Reputation: 3204
I have the following code for starting a threaded server:
Thread server = new Thread(new ServerRunnable(serverPort, devMode, messageQueue, database));
server.start();
Thread worker1 = new Thread(
new WorkerRunnable(
messageQueue,
database,
devMode,
1
));
Thread worker2 = new Thread(
new WorkerRunnable(
messageQueue,
database,
devMode,
2
));
Thread worker3 = new Thread(
new WorkerRunnable(
messageQueue,
database,
devMode,
3
));
worker1.start();
worker2.start();
worker3.start();
The ServerRunnable
passes a State object containing bytes read and other information into the messageQueue
.
The WorkerRunnable
threads take messages and process them.
I was looking at ThreadPoolExecutor
, hoping I could use it to replace the three worker threads above with a pool that could grow or shrink as required, but it doesn't work the way I expected. It wants a queue of tasks to complete.
My code is using Java NIO, so there is no guarantee that an item placed into the queue is complete, and so may require further processing. As a result I can't use ThreadPoolExecutor
in the way I first imagined, which would be passing the Runnable
to containing the queue to it.
So, it strikes me that if I want to use ThreadPoolExecutor
here I have to add it in the ServerRunnable
class (kind of invert my current process), and pass a new WorkerRunnable
class onto the ThreadPoolExecutor
queue after passing a message parameter to it.
Is that correct?
Something like this maybe:
LinkedBlockingQueue messageQueue = new LinkedBlockingQueue<Runnable>();
Thread server = new Thread(
new ServerRunnable(
serverPort,
devMode,
messageQueue,
database
));
server.start();
int corePoolSize = 5;
int maxPoolSize = 10;
long keepAliveTime = 5000;
ExecutorService threadPoolExecutor =
new ThreadPoolExecutor(
corePoolSize,
maxPoolSize,
keepAliveTime,
TimeUnit.MILLISECONDS,
messageQueue);
threadPoolExecutor.prestartAllCoreThreads()

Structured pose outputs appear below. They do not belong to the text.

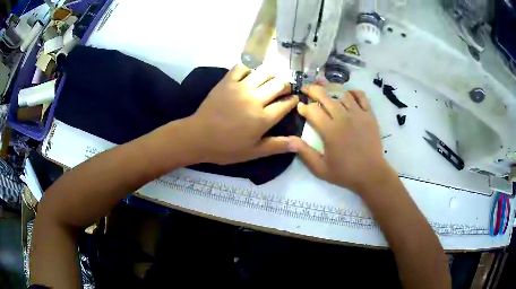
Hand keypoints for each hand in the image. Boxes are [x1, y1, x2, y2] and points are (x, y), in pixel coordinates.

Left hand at [186, 64, 298, 164]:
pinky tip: (249, 76)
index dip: (293, 100)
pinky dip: (249, 69)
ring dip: (271, 76)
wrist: (198, 137)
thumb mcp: (253, 152)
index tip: (294, 99)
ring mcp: (240, 87)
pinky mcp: (227, 81)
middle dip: (285, 86)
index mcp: (263, 118)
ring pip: (264, 73)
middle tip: (283, 90)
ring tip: (269, 81)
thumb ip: (277, 146)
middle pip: (278, 85)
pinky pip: (242, 67)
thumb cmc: (226, 148)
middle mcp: (255, 99)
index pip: (285, 104)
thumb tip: (299, 144)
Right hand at [291, 85, 391, 192]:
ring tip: (328, 97)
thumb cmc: (345, 172)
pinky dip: (353, 93)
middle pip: (325, 96)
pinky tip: (348, 96)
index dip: (303, 107)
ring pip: (341, 95)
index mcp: (330, 130)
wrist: (371, 174)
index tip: (300, 108)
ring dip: (332, 94)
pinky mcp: (369, 115)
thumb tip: (290, 139)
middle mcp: (343, 117)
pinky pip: (361, 96)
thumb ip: (304, 153)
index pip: (312, 110)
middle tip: (307, 89)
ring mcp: (358, 114)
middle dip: (312, 90)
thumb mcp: (320, 169)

Then in the ServerRunnable
class:
// Process incoming bytes into a message
messageQueue.put(new WorkerRunnable(database, devMode, message));
Is my understanding correct?
Upvotes: 1
Views: 672
Reputation: 41
Yes, either that or you can have single consumer to your queue which will keep passing the task to ExecutorService. Something like this
Thread consumer = new Thread(new Consumer(queue));
consumer.start();
class Consumer implements Runnable {
private ExecutorService service = Executors.newCachedThreadPool();
private final BlockingQueue queue;
public Consumer(Queue queue) {
this.queue = queue;
}
@Override
public void run() {
Task t = null;
while(t = queue.take()) {
Worker worker = new Worker(t);
service.execute(worker);
}
}
}
This is a bit loosely coupled with ExecutorService.